A competição retoma esta quinta-feira com o Baía de Pemba a receber o líder Ferroviário da Beira, em partida da 10.ª jornada. Na sexta-feira, a Black Bulls defronta o Ferroviário de Lichinga na Lalgy Arena, enquanto o Ferroviário de Nampula recebe a União Desportiva do Songo no Estádio 25 de Junho. No mesmo dia, o Ferroviário de Nacala mede forças com o Chingale de Tete.
A jornada será encerrada no sábado com o encontro entre a Associação Desportiva de Pemba e a Liga Desportiva de Sofala.
A ronda já conta com o empate entre o Maxaquene e a Associação Desportiva de Vilankulo, a uma bola. O resultado mantém o Maxaquene sem vitórias na presente edição do campeonato.
A 11.ª jornada também já teve um encontro realizado com a vitória do Costa do Sol sobre a Associação Desportiva de Vilankulo por 2-1. A ronda prossegue na segunda-feira, 27 de Julho, com o Ferroviário de Maputo a receber o Ferroviário de Lichinga, no Campo da Afrin, em Maputo.
Os adiamentos voltaram a evidenciar os desafios logísticos que condicionam a principal competição futebolística do país. Segundo o Desporto ao Minuto, o presidente da LMF, Alberto Simango Júnior, revelou que a organização necessitava de cerca de 100 milhões de meticais para assegurar as viagens aéreas das equipas, depois de o custo das passagens ter aumentado significativamente em relação à temporada anterior.
Para o dirigente, o valor por atleta passou de cerca de 21 mil para 42 mil meticais. A situação levou a Liga a procurar o apoio do Governo para garantir a retoma da competição.
A transportadora Linhas Aéreas de Moçambique (LAM), responsável pelo transporte das equipas ao abrigo de um acordo com a organização do campeonato, apontou anteriormente a falta de pagamentos por parte dos clubes como uma das razões para a indisponibilidade de assegurar algumas deslocações.
Enquanto procura regularizar o calendário, a LMF enfrenta igualmente questões relacionadas com os pagamentos à arbitragem.
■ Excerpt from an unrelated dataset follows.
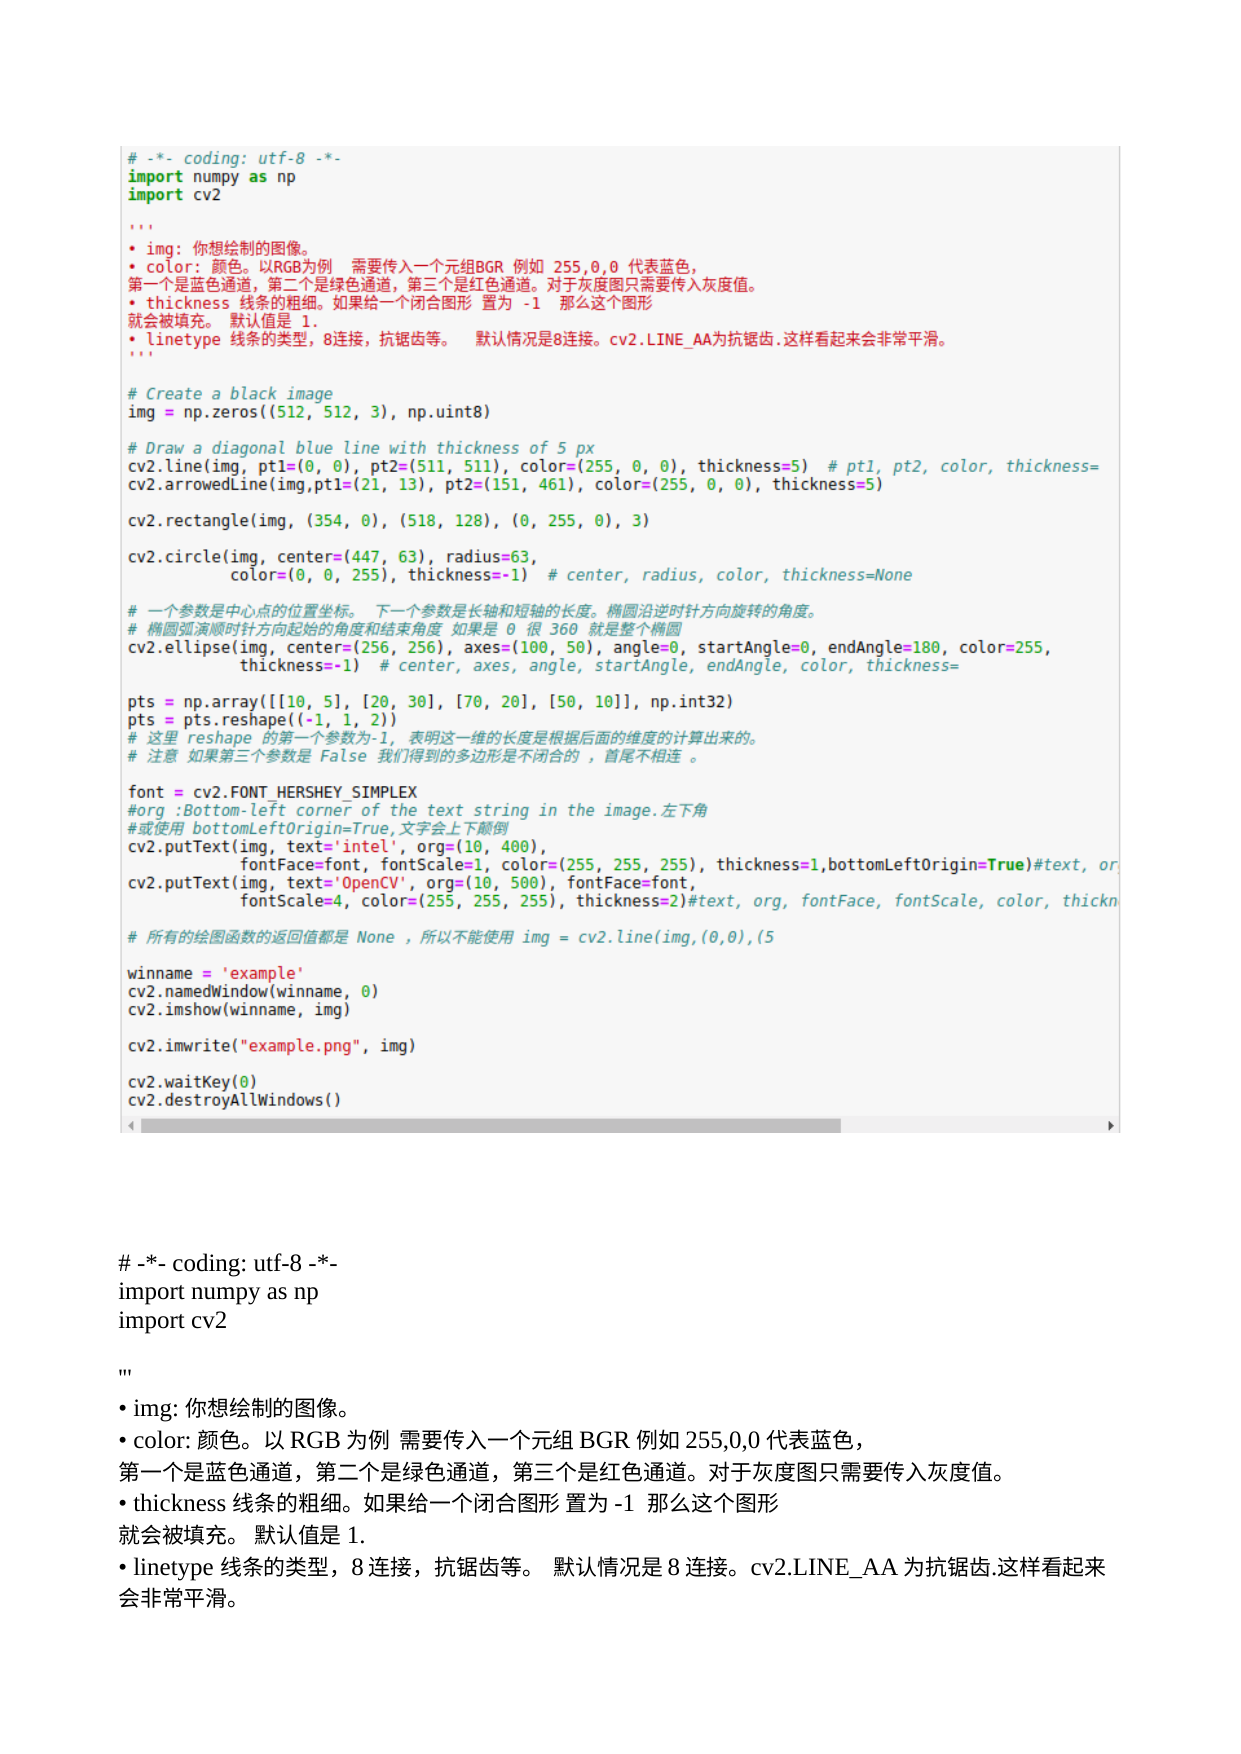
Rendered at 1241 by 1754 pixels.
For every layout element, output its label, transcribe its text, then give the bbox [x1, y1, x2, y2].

Num comunicado emitido a 21 de Julho, a instituição rejeitou informações que apontavam para um alegado incumprimento no pagamento dos subsídios aos árbitros relativos ao Moçambola-2026.
A Liga afirmou que tem cumprido as suas obrigações financeiras com a arbitragem desde o início da presente temporada. Reconheceu, contudo, a existência de valores em aberto referentes à época passada, cujo pagamento, segundo a instituição, está previsto após a garantia de disponibilidade financeira e o acerto de contas com a Comissão Nacional de Árbitros de Futebol (CNAF).
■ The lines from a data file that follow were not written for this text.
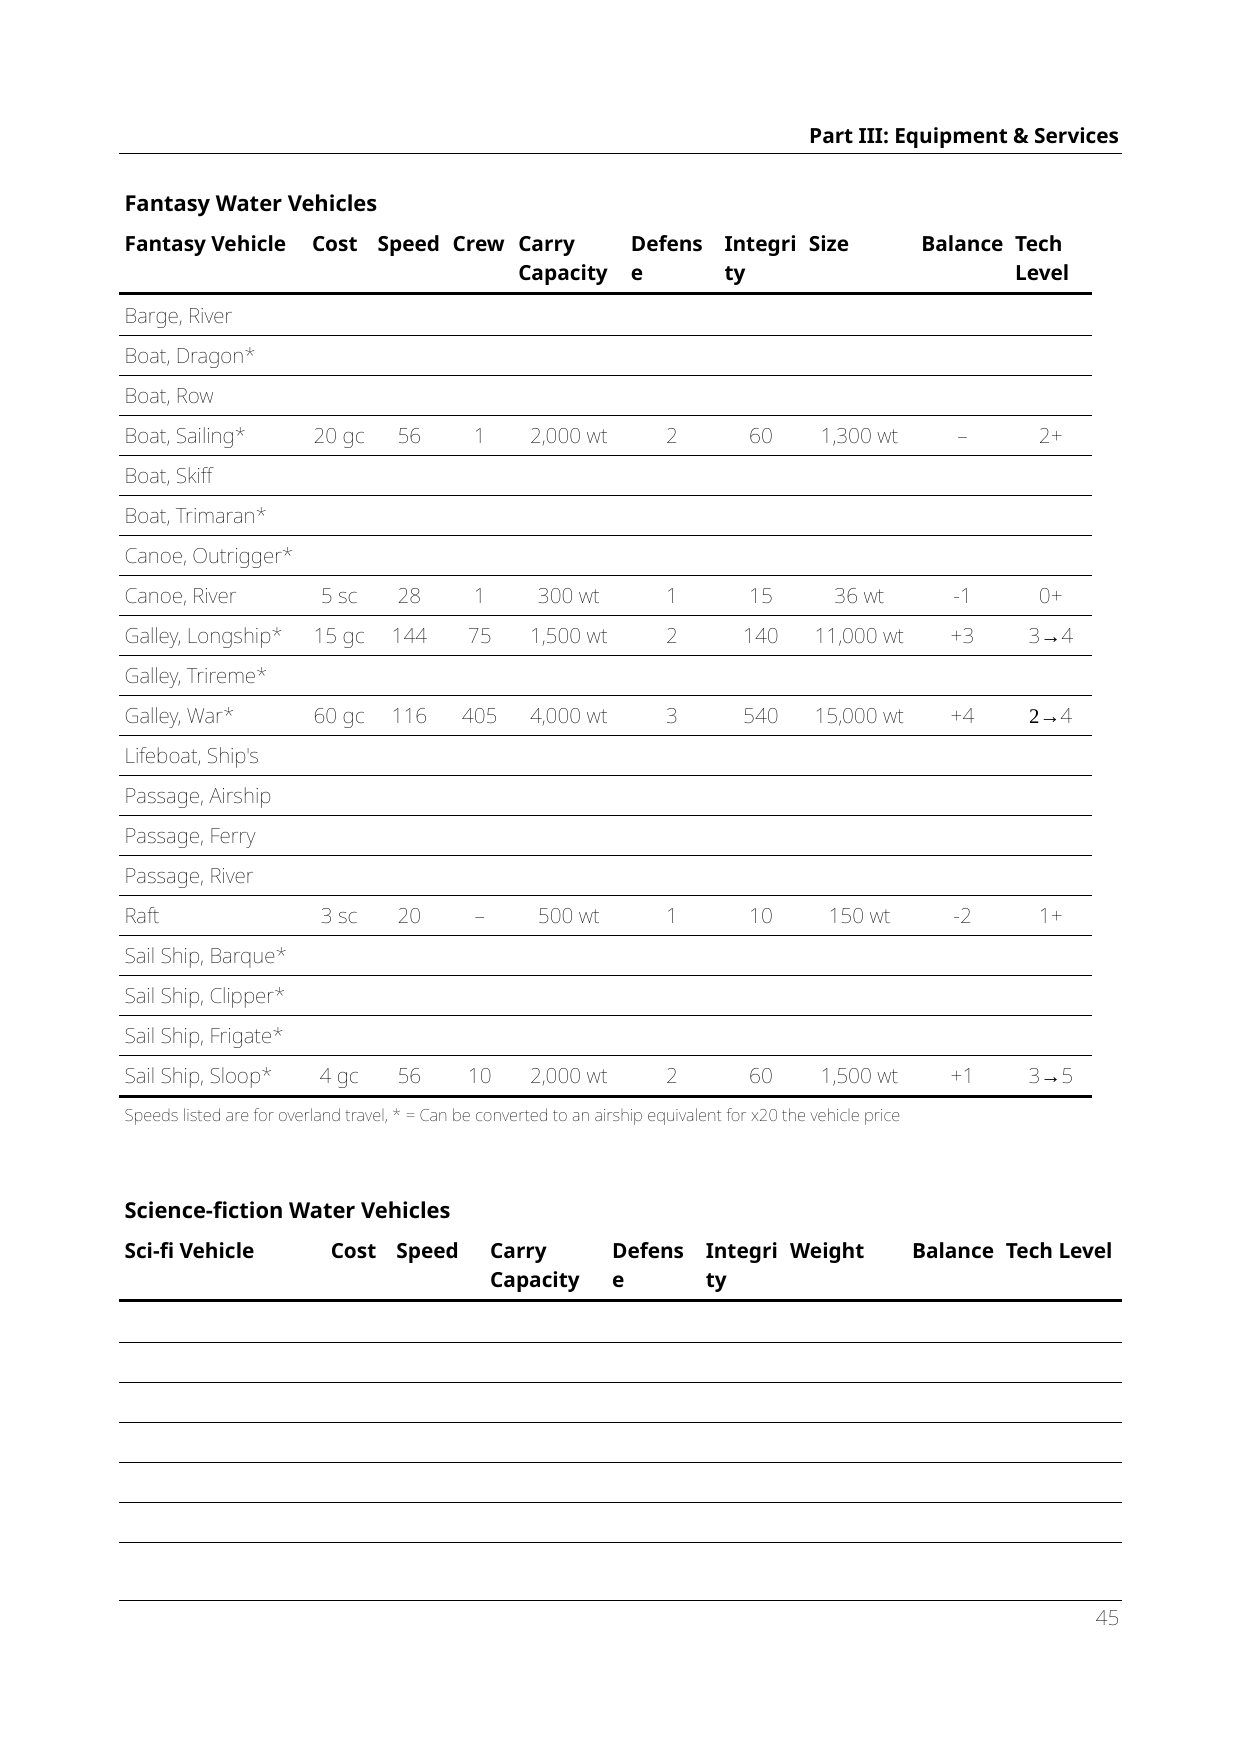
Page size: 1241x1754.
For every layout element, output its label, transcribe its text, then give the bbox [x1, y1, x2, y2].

table_cell [306, 376, 372, 415]
table_cell 11,000 wt [803, 616, 915, 655]
table_cell [306, 496, 372, 535]
table_cell Boat, Dragon* [119, 336, 306, 375]
table_cell [719, 456, 803, 495]
table_cell [700, 1463, 784, 1502]
table_cell [390, 1503, 484, 1542]
table_cell 3 sc [306, 896, 372, 935]
table_cell +4 [915, 696, 1009, 735]
table_cell [784, 1423, 906, 1462]
table_cell +3 [915, 616, 1009, 655]
table_cell [1000, 1302, 1122, 1342]
table_cell [447, 496, 512, 535]
table_cell Canoe, Outrigger* [119, 536, 306, 575]
table_cell [1009, 496, 1092, 535]
table_cell [512, 536, 625, 575]
table_cell 150 wt [803, 896, 915, 935]
table_cell [784, 1503, 906, 1542]
table_cell [915, 736, 1009, 775]
table_cell [325, 1423, 390, 1462]
table_cell [719, 816, 803, 855]
table_cell [719, 336, 803, 375]
table_cell 60 [719, 416, 803, 455]
table_cell [1009, 776, 1092, 815]
table_cell [512, 936, 625, 975]
table_cell [390, 1302, 484, 1342]
table_cell [915, 1016, 1009, 1055]
table_cell 2 [625, 416, 718, 455]
table_cell 60 gc [306, 696, 372, 735]
table_cell 2 [625, 1056, 718, 1095]
table_cell [1009, 936, 1092, 975]
table_cell [447, 976, 512, 1015]
table_cell [915, 456, 1009, 495]
table_cell [306, 736, 372, 775]
table_cell [512, 496, 625, 535]
table_cell [447, 536, 512, 575]
table_cell [512, 1016, 625, 1055]
table_cell [512, 656, 625, 695]
table_cell [512, 456, 625, 495]
table_cell [1000, 1463, 1122, 1502]
table_cell [306, 295, 372, 335]
table_cell Galley, Trireme* [119, 656, 306, 695]
table_cell – [447, 896, 512, 935]
table_cell 20 [372, 896, 447, 935]
table_cell [1009, 456, 1092, 495]
table_cell [915, 656, 1009, 695]
table_cell [1000, 1383, 1122, 1422]
table_cell [1009, 736, 1092, 775]
table_cell Boat, Trimaran* [119, 496, 306, 535]
table_cell [625, 536, 718, 575]
table_cell [915, 536, 1009, 575]
table_cell [306, 976, 372, 1015]
table_cell [447, 936, 512, 975]
table_cell Balance [915, 224, 1009, 292]
table_cell [512, 336, 625, 375]
table_cell [803, 336, 915, 375]
table_cell [606, 1302, 700, 1342]
table_cell [325, 1463, 390, 1502]
table_cell 140 [719, 616, 803, 655]
table_cell [1000, 1343, 1122, 1382]
table_cell [700, 1302, 784, 1342]
table_cell [915, 376, 1009, 415]
table_cell 4 gc [306, 1056, 372, 1095]
table_cell [906, 1423, 1000, 1462]
table_cell [906, 1503, 1000, 1542]
table_cell [372, 496, 447, 535]
table_cell 1 [447, 576, 512, 615]
table_cell Galley, War* [119, 696, 306, 735]
table_cell 1 [625, 576, 718, 615]
table_cell [447, 776, 512, 815]
table_cell 15 gc [306, 616, 372, 655]
table_cell [447, 856, 512, 895]
table_cell 3→4 [1009, 616, 1092, 655]
table_cell Raft [119, 896, 306, 935]
table_cell [306, 656, 372, 695]
table_cell 116 [372, 696, 447, 735]
table_cell 1,500 wt [512, 616, 625, 655]
table_cell [390, 1343, 484, 1382]
table_cell [625, 295, 718, 335]
table_cell [803, 456, 915, 495]
table_cell [447, 456, 512, 495]
table_cell [1009, 976, 1092, 1015]
table_cell Boat, Sailing* [119, 416, 306, 455]
table_cell [625, 736, 718, 775]
table_cell [372, 336, 447, 375]
table_cell [606, 1343, 700, 1382]
table_cell [119, 1463, 325, 1502]
table_cell [372, 536, 447, 575]
table_cell [447, 1016, 512, 1055]
table_cell [625, 656, 718, 695]
table_cell [372, 656, 447, 695]
table_cell 10 [719, 896, 803, 935]
table_cell Lifeboat, Ship's [119, 736, 306, 775]
table_cell [372, 456, 447, 495]
table_cell [447, 816, 512, 855]
table_cell [390, 1423, 484, 1462]
table_cell [803, 736, 915, 775]
table_cell [719, 856, 803, 895]
table_cell -2 [915, 896, 1009, 935]
table_cell [719, 1016, 803, 1055]
table_cell Balance [906, 1231, 1000, 1299]
table_cell 1,300 wt [803, 416, 915, 455]
table_cell [325, 1302, 390, 1342]
table_cell [625, 496, 718, 535]
table_cell Tech Level [1000, 1231, 1122, 1299]
table_cell [1009, 536, 1092, 575]
table_cell [719, 376, 803, 415]
table_cell [700, 1383, 784, 1422]
table_cell 60 [719, 1056, 803, 1095]
table_cell [606, 1383, 700, 1422]
table_cell 1 [625, 896, 718, 935]
table_cell [625, 816, 718, 855]
table_cell 3 [625, 696, 718, 735]
table_cell 36 wt [803, 576, 915, 615]
table_cell [803, 496, 915, 535]
table_cell [325, 1383, 390, 1422]
table_cell [1009, 336, 1092, 375]
table_cell 500 wt [512, 896, 625, 935]
table_cell [625, 336, 718, 375]
table_cell [372, 776, 447, 815]
table_cell [1000, 1503, 1122, 1542]
table_cell 15,000 wt [803, 696, 915, 735]
table_cell [447, 295, 512, 335]
table_cell [906, 1383, 1000, 1422]
table_cell 75 [447, 616, 512, 655]
table_cell [512, 776, 625, 815]
table_cell Defense [625, 224, 718, 292]
table_cell [119, 1383, 325, 1422]
table_cell [625, 976, 718, 1015]
table_cell [784, 1343, 906, 1382]
table_cell 20 gc [306, 416, 372, 455]
table_cell 15 [719, 576, 803, 615]
table_cell [306, 1016, 372, 1055]
table_cell [906, 1302, 1000, 1342]
table_cell Integrity [719, 224, 803, 292]
table_cell [915, 936, 1009, 975]
table_cell [372, 856, 447, 895]
table_cell [372, 936, 447, 975]
table_cell [390, 1383, 484, 1422]
table_cell 56 [372, 416, 447, 455]
table_cell [700, 1503, 784, 1542]
table_cell [447, 376, 512, 415]
table_cell [719, 776, 803, 815]
table_cell Weight [784, 1231, 906, 1299]
table_cell [719, 976, 803, 1015]
table_cell 5 sc [306, 576, 372, 615]
table_cell [447, 736, 512, 775]
table_cell [606, 1503, 700, 1542]
table_cell [719, 736, 803, 775]
table_cell [512, 376, 625, 415]
table_cell [625, 936, 718, 975]
table_cell [372, 816, 447, 855]
table_cell [625, 1016, 718, 1055]
table_cell [803, 656, 915, 695]
table_cell [306, 816, 372, 855]
table_cell [906, 1463, 1000, 1502]
table_cell 3→5 [1009, 1056, 1092, 1095]
table_cell Carry Capacity [484, 1231, 606, 1299]
table_cell Boat, Row [119, 376, 306, 415]
table_cell [306, 336, 372, 375]
table_cell Sail Ship, Frigate* [119, 1016, 306, 1055]
table_cell [719, 496, 803, 535]
table_cell 10 [447, 1056, 512, 1095]
table_cell [512, 976, 625, 1015]
table_cell Integrity [700, 1231, 784, 1299]
table_cell [625, 456, 718, 495]
table_cell 2 [625, 616, 718, 655]
table_cell [484, 1423, 606, 1462]
table_cell Speed [372, 224, 447, 292]
table_header Fantasy Water Vehicles [119, 183, 1092, 224]
table_cell [915, 776, 1009, 815]
table_cell 0+ [1009, 576, 1092, 615]
table_cell [119, 1503, 325, 1542]
table_cell [372, 376, 447, 415]
table_cell Crew [447, 224, 512, 292]
table_cell [719, 656, 803, 695]
table_cell [372, 736, 447, 775]
table_cell [915, 336, 1009, 375]
table_header Science-fiction Water Vehicles [119, 1189, 1122, 1231]
table_cell [700, 1343, 784, 1382]
table_cell 1+ [1009, 896, 1092, 935]
table_cell [372, 1016, 447, 1055]
table_cell [803, 376, 915, 415]
table_cell 2,000 wt [512, 1056, 625, 1095]
table_cell [784, 1463, 906, 1502]
table_cell [784, 1383, 906, 1422]
table_cell [906, 1343, 1000, 1382]
table_cell Boat, Skiff [119, 456, 306, 495]
table_cell Sci-fi Vehicle [119, 1231, 325, 1299]
table_cell [803, 536, 915, 575]
table_cell Cost [325, 1231, 390, 1299]
table_cell [119, 1343, 325, 1382]
table_cell Sail Ship, Sloop* [119, 1056, 306, 1095]
table_cell [915, 295, 1009, 335]
table_cell [306, 776, 372, 815]
table_cell 2→4 [1009, 696, 1092, 735]
table_cell Canoe, River [119, 576, 306, 615]
table_cell [372, 295, 447, 335]
table_cell [484, 1503, 606, 1542]
table_cell [1009, 856, 1092, 895]
table_cell [915, 816, 1009, 855]
table_cell [1009, 376, 1092, 415]
table_cell [306, 536, 372, 575]
table_cell Cost [306, 224, 372, 292]
table_cell [325, 1343, 390, 1382]
table_cell [803, 776, 915, 815]
table_cell Speeds listed are for overland travel, * = Can be converted to an airship equivalent for x20 the vehicle price [119, 1098, 1092, 1132]
table_cell [803, 295, 915, 335]
table_cell [719, 936, 803, 975]
table_cell [512, 736, 625, 775]
table_cell [306, 856, 372, 895]
table_cell [1009, 1016, 1092, 1055]
table_cell [625, 776, 718, 815]
table_cell [372, 976, 447, 1015]
table_cell 1 [447, 416, 512, 455]
table_cell [447, 656, 512, 695]
table_cell [803, 976, 915, 1015]
table_cell [803, 816, 915, 855]
table_cell [625, 856, 718, 895]
table_cell Fantasy Vehicle [119, 224, 306, 292]
table_cell Tech Level [1009, 224, 1092, 292]
table_cell [803, 1016, 915, 1055]
table_cell [784, 1302, 906, 1342]
table_cell +1 [915, 1056, 1009, 1095]
table_cell [915, 496, 1009, 535]
table_cell Carry Capacity [512, 224, 625, 292]
table_cell 28 [372, 576, 447, 615]
table_cell [119, 1302, 325, 1342]
table_cell 405 [447, 696, 512, 735]
table_cell [803, 936, 915, 975]
table_cell [512, 856, 625, 895]
table_cell Defense [606, 1231, 700, 1299]
table_cell [1000, 1423, 1122, 1462]
table_cell [606, 1423, 700, 1462]
table_cell 4,000 wt [512, 696, 625, 735]
table_cell [512, 816, 625, 855]
table_cell [119, 1423, 325, 1462]
table_cell [325, 1503, 390, 1542]
table_cell Sail Ship, Clipper* [119, 976, 306, 1015]
table_cell [390, 1463, 484, 1502]
table_cell [306, 936, 372, 975]
table_cell [1009, 656, 1092, 695]
table_cell [606, 1463, 700, 1502]
table_cell 2+ [1009, 416, 1092, 455]
table_cell [512, 295, 625, 335]
table_cell – [915, 416, 1009, 455]
table_cell Passage, Airship [119, 776, 306, 815]
table_cell [484, 1343, 606, 1382]
table_cell Barge, River [119, 295, 306, 335]
table_cell Passage, River [119, 856, 306, 895]
table_cell [719, 295, 803, 335]
table_cell [700, 1423, 784, 1462]
table_cell [484, 1463, 606, 1502]
table_cell [447, 336, 512, 375]
table_cell [484, 1383, 606, 1422]
table_cell [915, 976, 1009, 1015]
table_cell 56 [372, 1056, 447, 1095]
table_cell [719, 536, 803, 575]
table_cell [803, 856, 915, 895]
table_cell 144 [372, 616, 447, 655]
table_cell [1009, 816, 1092, 855]
table_cell Size [803, 224, 915, 292]
table_cell Sail Ship, Barque* [119, 936, 306, 975]
table_cell 540 [719, 696, 803, 735]
table_cell [484, 1302, 606, 1342]
table_cell Galley, Longship* [119, 616, 306, 655]
table_cell -1 [915, 576, 1009, 615]
table_cell Speed [390, 1231, 484, 1299]
table_cell Passage, Ferry [119, 816, 306, 855]
table_cell [1009, 295, 1092, 335]
table_cell [625, 376, 718, 415]
table_cell 300 wt [512, 576, 625, 615]
table_cell 2,000 wt [512, 416, 625, 455]
table_cell [915, 856, 1009, 895]
table_cell 1,500 wt [803, 1056, 915, 1095]
table_cell [306, 456, 372, 495]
A LMF considera que informações sobre um alegado incumprimento relativo à presente temporada podem afectar a credibilidade das instituições e futuras parcerias ligadas ao futebol nacional.
Com a remarcação dos jogos, a Liga procura recuperar o calendário do Moçambola-2026. A retoma da competição permite o regresso da disputa desportiva, mas os recentes episódios voltam a colocar em evidência a necessidade de soluções financeiras e logísticas mais sustentáveis para garantir a regularidade do principal campeonato de futebol do país.